Dataset entries:
★ ★ ★ ★ ★ ★ ★
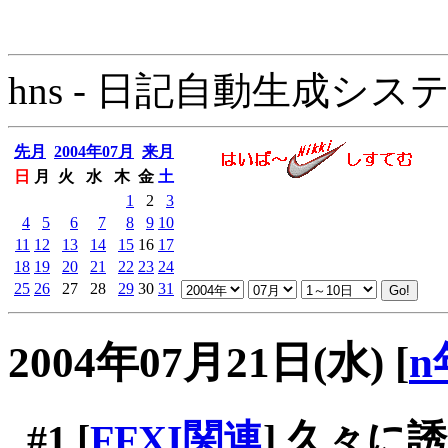
hns - 日記自動生成システム - 
先月
2004年07月
来月
日
月
火
水
木
金
土
1
2
3
4
5
6
7
8
9
10
11
12
13
14
15
16
17
18
19
20
21
22
23
24
25
26
27
28
29
30
31
2004年07月21日(水)
[
n
#1
[
FFXI関連
] 久々に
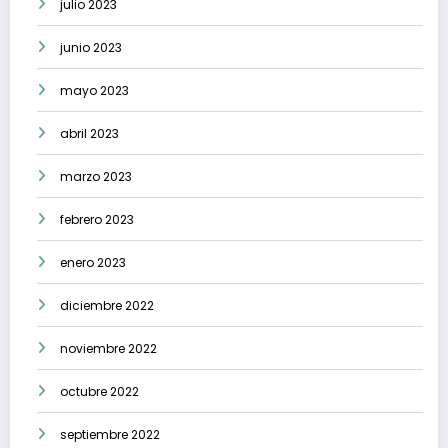
julio 2023
junio 2023
mayo 2023
abril 2023
marzo 2023
febrero 2023
enero 2023
diciembre 2022
noviembre 2022
octubre 2022
septiembre 2022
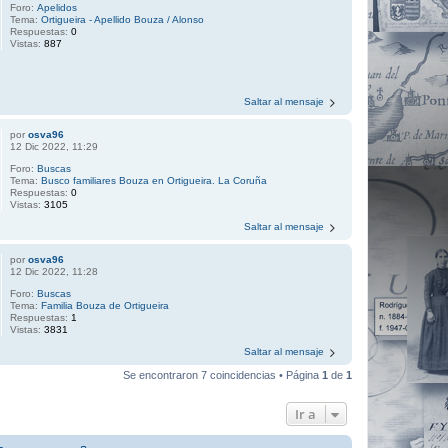
Foro:
Apelidos
Tema:
Ortigueira - Apellido Bouza / Alonso
Respuestas:
0
Vistas:
887
Saltar al mensaje
por
osva96
12 Dic 2022, 11:29
Foro:
Buscas
Tema:
Busco familiares Bouza en Ortigueira. La Coruña
Respuestas:
0
Vistas:
3105
Saltar al mensaje
por
osva96
12 Dic 2022, 11:28
Foro:
Buscas
Tema:
Familia Bouza de Ortigueira
Respuestas:
1
Vistas:
3831
Saltar al mensaje
Se encontraron 7 coincidencias • Página
1
de
1
Ir a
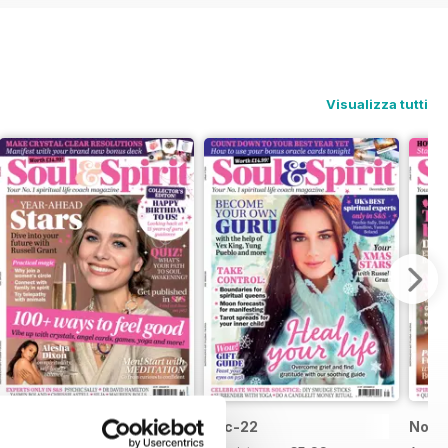
Visualizza tutti
Jan-23
Dec-22
Nov-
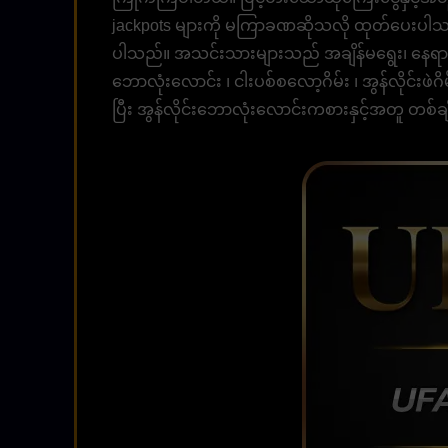
jackpots များကို မကြာခဏဆိုသလို ထုတ်ပေးပါသည်။ 
ပါသည်။ အသင်းသားများသည် အချိန်မရွေး၊ နေရာမ
ဘောလုံးလောင်း ၊ ငါးပစ်စလော့ဂိမ်း ၊ အွန်လိုင်းဖဲဂိ
ပြီး အွန်လိုင်းဘောလုံးလောင်းကစားနှင့်အတူ တစ်ခ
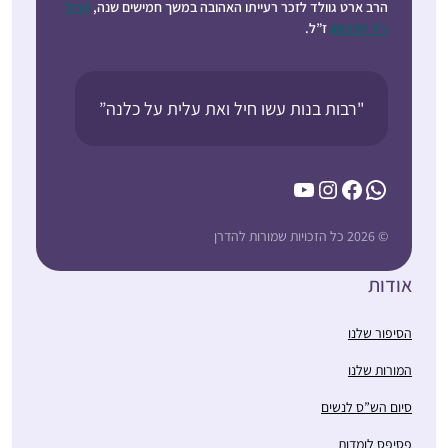
הרב ארט גוולד לזכר רעייתו האהובה במשך חמישים שנה,
קרול
ג’וי רובינסון
ז”ל.
"רבות בנות עשו חיל ואת עלית על כלנה”
YouTube
Instagram
Facebook
WhatsApp
© 2026 כל הזכויות שמורות להדרן
אודות
הסיפור שלנו
המורות שלנו
סיום הש”ס לנשים
פסיפס לומדות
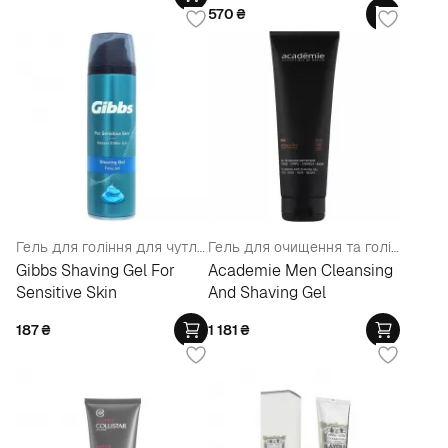
570
₴
Гель для гоління для чутливої шкіри
Гель для очищення та гоління
Gibbs Shaving Gel For
Academie Men Cleansing
Sensitive Skin
And Shaving Gel
187
₴
1 181
₴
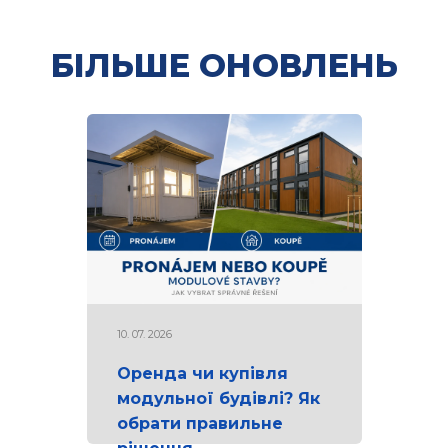
БІЛЬШЕ ОНОВЛЕНЬ
10. 07. 2026
Оренда чи купівля
модульної будівлі? Як
обрати правильне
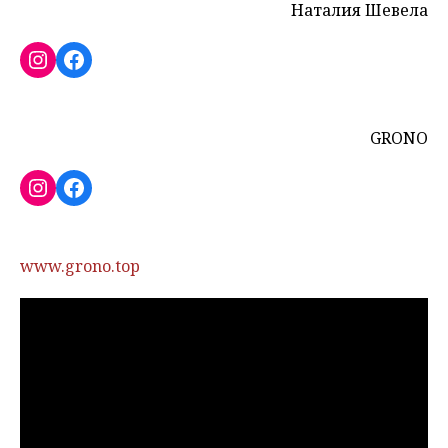
Наталия Шевела
Instagram
Facebook
GRONO
Instagram
Facebook
www.grono.top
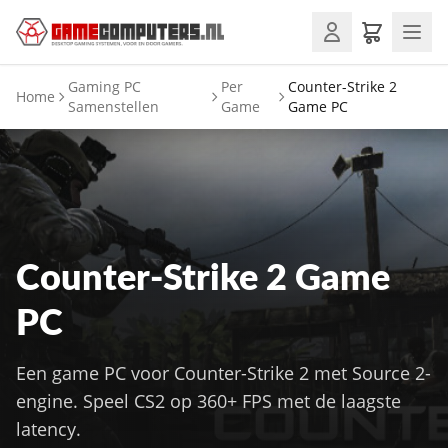
Gaming PC
Per
Counter-Strike 2
Home
Samenstellen
Game
Game PC
Counter-Strike 2 Game
PC
Een game PC voor Counter-Strike 2 met Source 2-
engine. Speel CS2 op 360+ FPS met de laagste
latency.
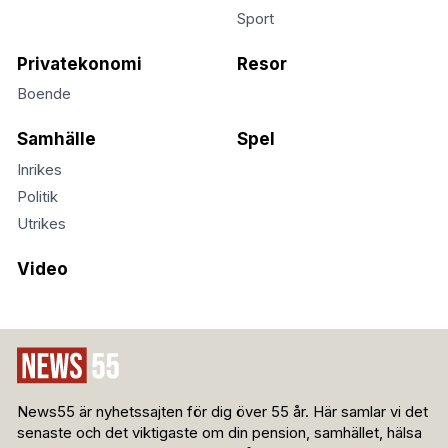
Sport
Privatekonomi
Resor
Boende
Samhälle
Spel
Inrikes
Politik
Utrikes
Video
News55 är nyhetssajten för dig över 55 år. Här samlar vi det
senaste och det viktigaste om din pension, samhället, hälsa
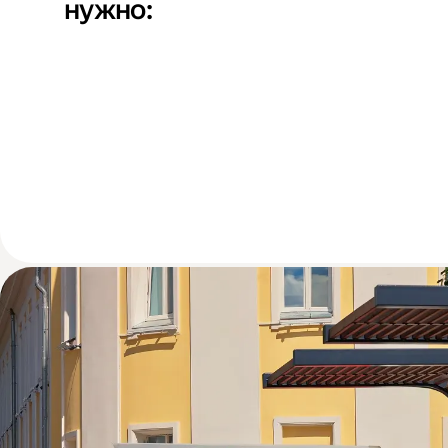
нужно:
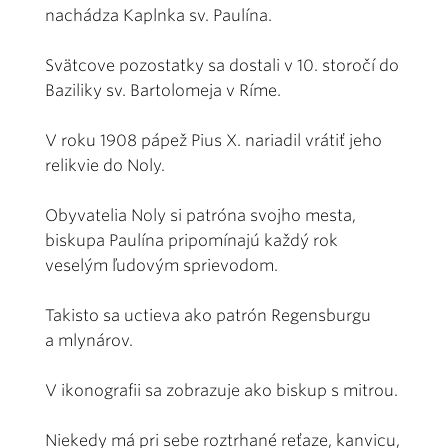
nachádza Kaplnka sv. Paulína.
Svätcove pozostatky sa dostali v 10. storočí do
Baziliky sv. Bartolomeja v Ríme.
V roku 1908 pápež Pius X. nariadil vrátiť jeho
relikvie do Noly.
Obyvatelia Noly si patróna svojho mesta,
biskupa Paulína pripomínajú každý rok
veselým ľudovým sprievodom.
Takisto sa uctieva ako patrón Regensburgu
a mlynárov.
V ikonografii sa zobrazuje ako biskup s mitrou.
Niekedy má pri sebe roztrhané reťaze, kanvicu,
★ ★ ★ ★ ★ ★ ★
**REQUIRED ACTION:** Copy every line of the data above exactly as it appears, leaving out the pictures.

**EXPECTED ANSWER:**
hns - 日記自動生成システム - 
先月
2004年07月
来月
日
月
火
水
木
金
土
1
2
3
4
5
6
7
8
9
10
11
12
13
14
15
16
17
18
19
20
21
22
23
24
25
26
27
28
29
30
31
2004年07月21日(水)
[
n
#1
[
FFXI関連
] 久々に
julio 2023
junio 2023
mayo 2023
abril 2023
marzo 2023
febrero 2023
enero 2023
diciembre 2022
noviembre 2022
octubre 2022
septiembre 2022
Foro:
Apelidos
Tema:
Ortigueira - Apellido Bouza / Alonso
Respuestas:
0
Vistas:
887
Saltar al mensaje
por
osva96
12 Dic 2022, 11:29
Foro:
Buscas
Tema:
Busco familiares Bouza en Ortigueira. La Coruña
Respuestas:
0
Vistas:
3105
Saltar al mensaje
por
osva96
12 Dic 2022, 11:28
Foro:
Buscas
Tema:
Familia Bouza de Ortigueira
Respuestas:
1
Vistas:
3831
Saltar al mensaje
Se encontraron 7 coincidencias • Página
1
de
1
Ir a
Visualizza tutti
Jan-23
Dec-22
Nov-
jackpots များကို မကြာခဏဆိုသလို ထုတ်ပေးပါသည်။ 
ပါသည်။ အသင်းသားများသည် အချိန်မရွေး၊ နေရာမ
ဘောလုံးလောင်း ၊ ငါးပစ်စလော့ဂိမ်း ၊ အွန်လိုင်းဖဲဂိ
ပြီး အွန်လိုင်းဘောလုံးလောင်းကစားနှင့်အတူ တစ်ခ
הרב ארט גוולד לזכר רעייתו האהובה במשך חמישים שנה,
קרול
ג’וי רובינסון
ז”ל.
"רבות בנות עשו חיל ואת עלית על כלנה”
YouTube
Instagram
Facebook
WhatsApp
© 2026 כל הזכויות שמורות להדרן
אודות
הסיפור שלנו
המורות שלנו
סיום הש”ס לנשים
פסיפס לומדות
570
₴
Гель для гоління для чутливої шкіри
Гель для очищення та гоління
Gibbs Shaving Gel For
Academie Men Cleansing
Sensitive Skin
And Shaving Gel
187
₴
1 181
₴
БІЛЬШЕ ОНОВЛЕНЬ
10. 07. 2026
Оренда чи купівля
модульної будівлі? Як
обрати правильне
Наталия Шевела
Instagram
Facebook
GRONO
Instagram
Facebook
www.grono.top
Gaming PC
Per
Counter-Strike 2
Home
Samenstellen
Game
Game PC
Counter-Strike 2 Game
PC
Een game PC voor Counter-Strike 2 met Source 2-
engine. Speel CS2 op 360+ FPS met de laagste
latency.
Sport
Privatekonomi
Resor
Boende
Samhälle
Spel
Inrikes
Politik
Utrikes
Video
News55 är nyhetssajten för dig över 55 år. Här samlar vi det
senaste och det viktigaste om din pension, samhället, hälsa
нужно:
nachádza Kaplnka sv. Paulína.
Svätcove pozostatky sa dostali v 10. storočí do
Baziliky sv. Bartolomeja v Ríme.
V roku 1908 pápež Pius X. nariadil vrátiť jeho
relikvie do Noly.
Obyvatelia Noly si patróna svojho mesta,
biskupa Paulína pripomínajú každý rok
veselým ľudovým sprievodom.
Takisto sa uctieva ako patrón Regensburgu
a mlynárov.
V ikonografii sa zobrazuje ako biskup s mitrou.
Niekedy má pri sebe roztrhané reťaze, kanvicu,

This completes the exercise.